During the past three years about 30 finance companies have gone into receivership or liquidation, entered into moratoriums or have frozen investor funds, affecting more than $6 billion. The inquiry is in addition to several Government initiatives to bring change to the industry.
An organisational behaviour expert, Professor Emeritus Ray Adams, told the committee yesterday that the directors of some companies were ultimately responsible for their failures.
The finance community suffered from "a culture in which anything that was not illegal was right. Professional integrity and responsibility were abdicated. For them it became a game, if you could do it and get away with it, you were clever. The fact that actions taken by directors and executives were apparently not illegal, but were patently and obviously ethically and morally wrong, points I do believe to inadequacies in the law."
Professor Adams made a detailed case study of one finance company. That company was using assets bought with investor funds as security to borrow. "Which seems to me a flagrant misuse of other people's money" and openly called "legitimate insider trading".
The company also "created a climate of expectation" that was far in excess of its ability to deliver.
He recommended that finance company directors be licensed, that a code of ethics be introduced and a directors fidelity fund be established.
Trustee Corporations Association chairman Clynton Hardy said investors needed to be provided with simple-to-understand and concise information that spelled out the risk of an investment.

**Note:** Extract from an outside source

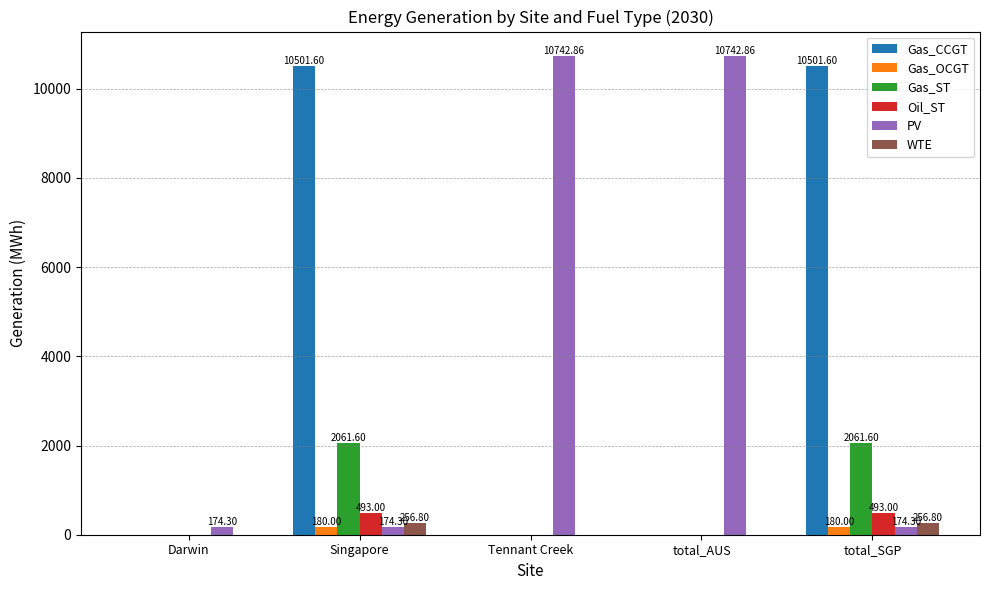

Which series has the widest spread of values?

PV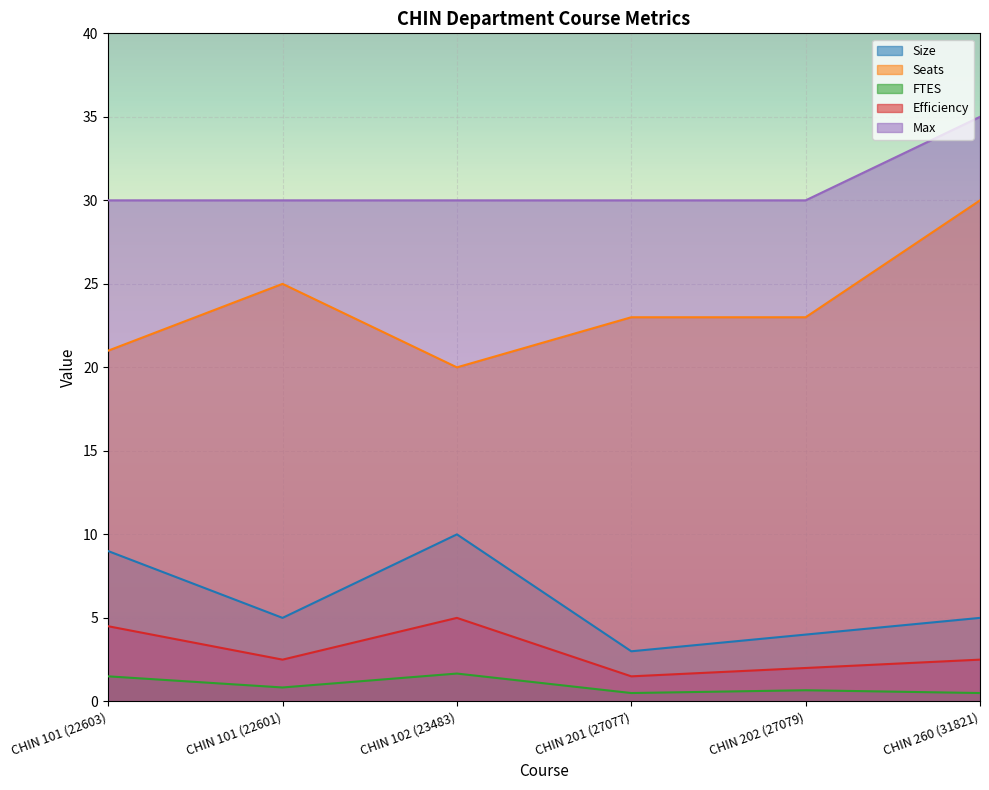

Is it true that Max equals 30.0 at CHIN 201 (27077)?

True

There was also a need to better educate the investing public.
A recent damning survey by Consumer NZ on the quality of advice and independence of advisers "gave us all a massive shock", Mr Hardy said.
"The standard needs to be raised substantially." But banning commission payments could discourage investors from taking professional advice and be counter-productive.
"There is a real concern that investors will not pay $1000 or $2000 for advice."
Pressed by committee chairwoman Lianne Dalziel, Mr Hardy agreed that a "fee-based system is far more ethical".
'WE'RE JUST GRANNY AND GRANDDAD INVESTORS'
Paraparaumu couple Marvyn Crone and husband Rowland lost 38 per cent of their savings to failed finance companies.
Mr Crone was an accountant and manager until he retired in 1995 and the investment income supplemented their superannuation. "We are just granny and granddad investors," Mr Crone told the parliamentary inquiry yesterday.
He had spread his investments across a wide range of entities including 10 finance companies, six of which had defaulted.
They had invested in companies which a prominent Kapiti Coast adviser gave A and B ratings. "They were rated as top finance companies," Mr Crone said.
The couple have been repaid 39 per cent of their money through various moratoriums so far. Financial advisers and finance companies worked as teams "and I believe they work too close sometimes too", Mr Crone said.
The couple were twice advised to reinvest in Strategic Finance as few as 10 days before the company defaulted. "And I think that was pretty poor advice."